Brief. Identify all lines in the listing that include the word "Privacy", and copy them out.

________________________

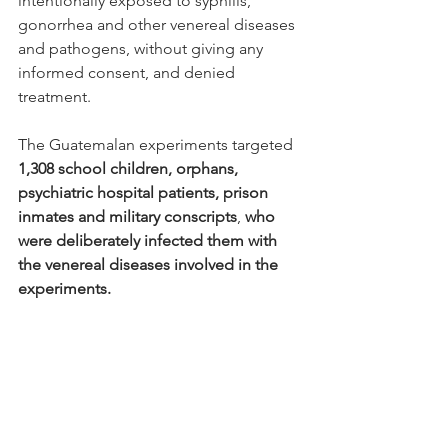
intentionally exposed to syphilis, 
gonorrhea and other venereal diseases 
and pathogens, without giving any 
informed consent, and denied 
treatment.
The Guatemalan experiments targeted 
1,308 school children, orphans, 
psychiatric hospital patients, prison 
inmates and military conscripts
, 
who 
were deliberately infected them with 
the venereal diseases involved in the 
experiments.  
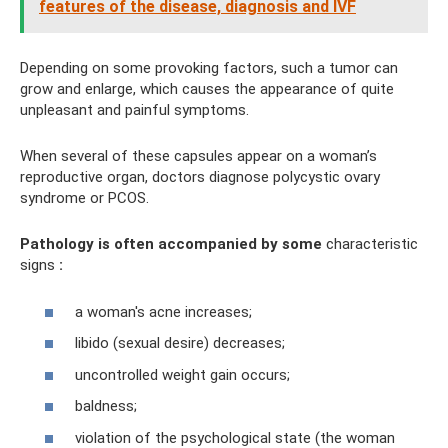
features of the disease, diagnosis and IVF
Depending on some provoking factors, such a tumor can
grow and enlarge, which causes the appearance of quite
unpleasant and painful symptoms.
When several of these capsules appear on a woman’s
reproductive organ, doctors diagnose polycystic ovary
syndrome or PCOS.
Pathology is often accompanied by some
characteristic
signs
:
a woman's acne increases;
libido (sexual desire) decreases;
uncontrolled weight gain occurs;
baldness;
violation of the psychological state (the woman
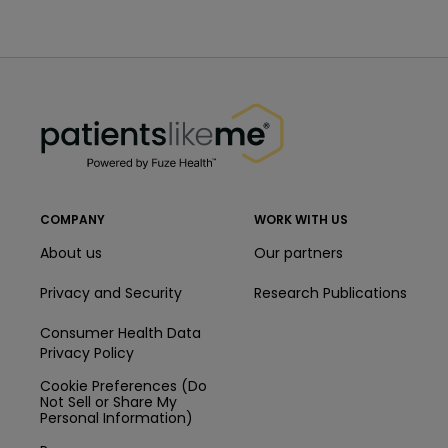
PatientsLikeMe ®
PatientsLikeMe ®
COMPANY
WORK WITH US
About us
Our partners
Privacy and Security
Research Publications
Consumer Health Data
Privacy Policy
Cookie Preferences (Do
Not Sell or Share My
Personal Information)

________________________

Task result.
Privacy and Security
Privacy Policy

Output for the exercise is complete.